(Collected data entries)

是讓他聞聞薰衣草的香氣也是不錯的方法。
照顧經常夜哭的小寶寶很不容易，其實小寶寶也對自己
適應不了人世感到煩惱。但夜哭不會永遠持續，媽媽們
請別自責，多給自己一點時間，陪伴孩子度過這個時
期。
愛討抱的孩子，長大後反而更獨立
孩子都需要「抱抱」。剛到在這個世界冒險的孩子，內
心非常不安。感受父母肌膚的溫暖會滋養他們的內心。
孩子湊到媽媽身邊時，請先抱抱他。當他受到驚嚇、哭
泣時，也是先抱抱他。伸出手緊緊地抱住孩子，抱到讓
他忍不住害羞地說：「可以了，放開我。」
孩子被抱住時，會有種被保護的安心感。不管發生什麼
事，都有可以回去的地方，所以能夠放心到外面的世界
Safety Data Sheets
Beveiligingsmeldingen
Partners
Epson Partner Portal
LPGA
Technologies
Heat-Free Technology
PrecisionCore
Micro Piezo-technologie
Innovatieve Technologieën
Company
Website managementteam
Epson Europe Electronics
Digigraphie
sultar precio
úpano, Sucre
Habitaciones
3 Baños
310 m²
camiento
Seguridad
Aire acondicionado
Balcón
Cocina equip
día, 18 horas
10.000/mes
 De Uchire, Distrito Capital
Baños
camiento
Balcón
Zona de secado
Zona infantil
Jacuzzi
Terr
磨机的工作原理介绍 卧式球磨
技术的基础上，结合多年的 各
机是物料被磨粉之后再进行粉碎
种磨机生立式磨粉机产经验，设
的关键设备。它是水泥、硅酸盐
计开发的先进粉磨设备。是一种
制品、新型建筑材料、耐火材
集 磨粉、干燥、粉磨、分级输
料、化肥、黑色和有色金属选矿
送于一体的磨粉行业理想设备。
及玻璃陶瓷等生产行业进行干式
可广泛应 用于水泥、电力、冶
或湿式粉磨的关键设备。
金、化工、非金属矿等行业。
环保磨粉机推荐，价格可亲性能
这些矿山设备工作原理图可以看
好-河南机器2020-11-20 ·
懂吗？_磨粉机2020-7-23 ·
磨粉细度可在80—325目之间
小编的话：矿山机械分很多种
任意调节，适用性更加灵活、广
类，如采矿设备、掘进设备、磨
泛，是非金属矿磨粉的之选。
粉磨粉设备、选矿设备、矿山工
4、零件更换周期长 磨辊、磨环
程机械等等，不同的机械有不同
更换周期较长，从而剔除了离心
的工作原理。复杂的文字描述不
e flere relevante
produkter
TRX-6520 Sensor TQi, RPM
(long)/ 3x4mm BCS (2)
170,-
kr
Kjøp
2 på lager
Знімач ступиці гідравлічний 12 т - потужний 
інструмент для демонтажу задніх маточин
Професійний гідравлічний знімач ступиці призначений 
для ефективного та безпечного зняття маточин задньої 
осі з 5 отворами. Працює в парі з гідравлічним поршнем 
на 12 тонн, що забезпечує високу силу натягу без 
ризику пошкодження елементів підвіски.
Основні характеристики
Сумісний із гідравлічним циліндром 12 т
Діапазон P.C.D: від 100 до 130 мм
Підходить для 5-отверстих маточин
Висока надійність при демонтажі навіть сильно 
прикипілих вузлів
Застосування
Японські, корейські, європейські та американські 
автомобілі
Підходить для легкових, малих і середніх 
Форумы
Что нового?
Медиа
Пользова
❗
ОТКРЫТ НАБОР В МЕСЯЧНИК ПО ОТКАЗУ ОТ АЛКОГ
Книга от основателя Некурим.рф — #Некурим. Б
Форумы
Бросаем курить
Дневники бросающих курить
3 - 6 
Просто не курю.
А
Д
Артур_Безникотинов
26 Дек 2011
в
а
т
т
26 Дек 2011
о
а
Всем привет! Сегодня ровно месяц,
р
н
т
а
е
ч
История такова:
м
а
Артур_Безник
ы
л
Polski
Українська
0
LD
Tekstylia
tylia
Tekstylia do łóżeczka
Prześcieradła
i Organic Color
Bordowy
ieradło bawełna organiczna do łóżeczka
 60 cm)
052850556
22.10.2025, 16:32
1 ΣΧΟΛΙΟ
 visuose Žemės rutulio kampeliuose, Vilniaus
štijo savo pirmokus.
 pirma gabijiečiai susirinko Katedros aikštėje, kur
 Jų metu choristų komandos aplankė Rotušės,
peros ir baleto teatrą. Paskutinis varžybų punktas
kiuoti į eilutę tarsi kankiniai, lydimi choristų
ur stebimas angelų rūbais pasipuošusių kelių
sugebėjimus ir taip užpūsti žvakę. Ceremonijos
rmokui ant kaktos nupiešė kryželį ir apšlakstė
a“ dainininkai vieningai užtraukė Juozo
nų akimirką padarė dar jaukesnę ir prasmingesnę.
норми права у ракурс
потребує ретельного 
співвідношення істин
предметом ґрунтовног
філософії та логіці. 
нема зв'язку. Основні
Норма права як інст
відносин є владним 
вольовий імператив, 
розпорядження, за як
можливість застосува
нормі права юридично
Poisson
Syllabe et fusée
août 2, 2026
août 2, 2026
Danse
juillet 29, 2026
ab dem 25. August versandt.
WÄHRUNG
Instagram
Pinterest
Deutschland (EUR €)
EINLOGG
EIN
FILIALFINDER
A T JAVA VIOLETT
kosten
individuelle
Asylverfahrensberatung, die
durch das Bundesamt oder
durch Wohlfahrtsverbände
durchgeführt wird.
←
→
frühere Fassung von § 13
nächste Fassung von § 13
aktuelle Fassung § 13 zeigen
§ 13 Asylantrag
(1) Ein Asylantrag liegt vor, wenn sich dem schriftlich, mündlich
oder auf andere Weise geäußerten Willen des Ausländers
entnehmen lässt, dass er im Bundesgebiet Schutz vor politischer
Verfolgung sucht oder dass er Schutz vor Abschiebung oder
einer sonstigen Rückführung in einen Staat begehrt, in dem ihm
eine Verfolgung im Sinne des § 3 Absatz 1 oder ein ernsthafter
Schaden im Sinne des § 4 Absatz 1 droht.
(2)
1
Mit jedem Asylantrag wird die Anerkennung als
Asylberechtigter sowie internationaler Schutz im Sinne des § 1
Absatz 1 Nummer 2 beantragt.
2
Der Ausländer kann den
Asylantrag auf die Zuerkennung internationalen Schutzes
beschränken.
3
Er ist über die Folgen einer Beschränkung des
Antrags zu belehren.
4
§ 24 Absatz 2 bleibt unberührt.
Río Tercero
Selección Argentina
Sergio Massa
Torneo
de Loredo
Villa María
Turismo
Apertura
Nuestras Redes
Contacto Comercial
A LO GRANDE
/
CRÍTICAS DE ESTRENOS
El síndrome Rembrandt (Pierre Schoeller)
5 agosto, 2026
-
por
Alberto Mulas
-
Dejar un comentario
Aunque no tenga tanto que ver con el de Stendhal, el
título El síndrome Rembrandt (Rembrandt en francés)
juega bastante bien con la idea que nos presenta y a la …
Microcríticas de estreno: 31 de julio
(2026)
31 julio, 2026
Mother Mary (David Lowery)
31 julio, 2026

§ **What this task involves**:
Taking the line with "entnehmen lässt, dass" as the first and the line with "Asylberechtigter sowie internationaler" as the last, retype that stretch of the data above exactly, with no other lines.

§ **Solution**:
entnehmen lässt, dass er im Bundesgebiet Schutz vor politischer
Verfolgung sucht oder dass er Schutz vor Abschiebung oder
einer sonstigen Rückführung in einen Staat begehrt, in dem ihm
eine Verfolgung im Sinne des § 3 Absatz 1 oder ein ernsthafter
Schaden im Sinne des § 4 Absatz 1 droht.
(2)
1
Mit jedem Asylantrag wird die Anerkennung als
Asylberechtigter sowie internationaler Schutz im Sinne des § 1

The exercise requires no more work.